====== Data ======

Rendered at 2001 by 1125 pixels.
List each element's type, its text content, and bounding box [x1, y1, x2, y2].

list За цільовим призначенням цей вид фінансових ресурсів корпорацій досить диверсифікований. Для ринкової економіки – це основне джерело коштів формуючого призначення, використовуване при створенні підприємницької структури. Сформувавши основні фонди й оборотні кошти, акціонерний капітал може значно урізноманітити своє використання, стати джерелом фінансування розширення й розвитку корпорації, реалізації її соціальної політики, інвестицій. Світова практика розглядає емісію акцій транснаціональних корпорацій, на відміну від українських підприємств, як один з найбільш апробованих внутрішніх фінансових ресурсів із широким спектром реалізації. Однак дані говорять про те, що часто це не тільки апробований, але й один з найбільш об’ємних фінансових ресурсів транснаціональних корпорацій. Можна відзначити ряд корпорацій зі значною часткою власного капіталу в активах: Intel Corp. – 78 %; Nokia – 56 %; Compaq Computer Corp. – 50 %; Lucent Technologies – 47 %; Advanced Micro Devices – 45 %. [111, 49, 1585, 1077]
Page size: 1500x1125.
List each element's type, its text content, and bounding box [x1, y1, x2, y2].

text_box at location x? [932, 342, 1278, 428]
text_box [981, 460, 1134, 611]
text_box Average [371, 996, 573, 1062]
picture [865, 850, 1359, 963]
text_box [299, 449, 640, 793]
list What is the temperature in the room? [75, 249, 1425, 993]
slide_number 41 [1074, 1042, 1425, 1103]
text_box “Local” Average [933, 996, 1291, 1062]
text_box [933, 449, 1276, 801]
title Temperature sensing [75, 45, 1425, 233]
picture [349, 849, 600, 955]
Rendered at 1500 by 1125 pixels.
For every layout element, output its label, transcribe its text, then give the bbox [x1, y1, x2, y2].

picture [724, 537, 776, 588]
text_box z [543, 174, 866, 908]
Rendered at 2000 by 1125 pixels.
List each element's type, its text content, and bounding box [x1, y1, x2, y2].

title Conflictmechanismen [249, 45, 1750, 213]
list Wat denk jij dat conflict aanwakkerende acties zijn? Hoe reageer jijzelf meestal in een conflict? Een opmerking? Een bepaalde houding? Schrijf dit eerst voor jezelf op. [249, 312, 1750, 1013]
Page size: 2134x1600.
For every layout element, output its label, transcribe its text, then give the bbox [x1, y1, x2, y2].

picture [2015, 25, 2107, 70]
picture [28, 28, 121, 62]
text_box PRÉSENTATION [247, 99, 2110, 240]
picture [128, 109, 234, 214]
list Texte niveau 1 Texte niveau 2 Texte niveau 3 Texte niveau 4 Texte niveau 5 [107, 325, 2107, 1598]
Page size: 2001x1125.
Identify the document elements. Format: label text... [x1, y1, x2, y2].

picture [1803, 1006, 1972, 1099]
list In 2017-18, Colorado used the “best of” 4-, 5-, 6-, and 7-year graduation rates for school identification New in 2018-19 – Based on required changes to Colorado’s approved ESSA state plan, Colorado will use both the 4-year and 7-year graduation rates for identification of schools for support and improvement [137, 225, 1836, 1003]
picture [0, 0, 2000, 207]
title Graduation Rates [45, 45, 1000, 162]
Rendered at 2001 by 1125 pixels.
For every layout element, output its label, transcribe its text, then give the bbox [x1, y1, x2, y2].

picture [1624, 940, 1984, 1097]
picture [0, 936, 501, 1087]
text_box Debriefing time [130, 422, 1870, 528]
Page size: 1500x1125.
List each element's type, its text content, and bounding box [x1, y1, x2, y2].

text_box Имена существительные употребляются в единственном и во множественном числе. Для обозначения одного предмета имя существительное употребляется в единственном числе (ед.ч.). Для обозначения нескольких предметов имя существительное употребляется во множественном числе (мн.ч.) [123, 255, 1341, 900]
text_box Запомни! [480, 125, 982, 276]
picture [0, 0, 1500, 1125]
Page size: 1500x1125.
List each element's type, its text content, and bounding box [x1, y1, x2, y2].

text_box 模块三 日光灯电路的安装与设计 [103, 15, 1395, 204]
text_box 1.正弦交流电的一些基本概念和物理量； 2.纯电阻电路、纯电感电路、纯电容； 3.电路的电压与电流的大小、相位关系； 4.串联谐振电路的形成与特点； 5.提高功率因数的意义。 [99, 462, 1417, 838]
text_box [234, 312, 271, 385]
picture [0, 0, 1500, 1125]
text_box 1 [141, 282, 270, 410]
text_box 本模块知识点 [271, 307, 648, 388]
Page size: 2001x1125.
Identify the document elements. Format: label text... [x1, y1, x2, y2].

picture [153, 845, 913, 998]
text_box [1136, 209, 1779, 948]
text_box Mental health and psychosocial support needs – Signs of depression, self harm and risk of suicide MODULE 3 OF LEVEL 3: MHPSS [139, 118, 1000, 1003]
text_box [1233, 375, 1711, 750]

======

Problem to solve
After identifying the lines above that contain "pixels", copy each one.

Expected answer
Rendered at 2001 by 1125 pixels.
Rendered at 1500 by 1125 pixels.
Rendered at 2000 by 1125 pixels.
Rendered at 2001 by 1125 pixels.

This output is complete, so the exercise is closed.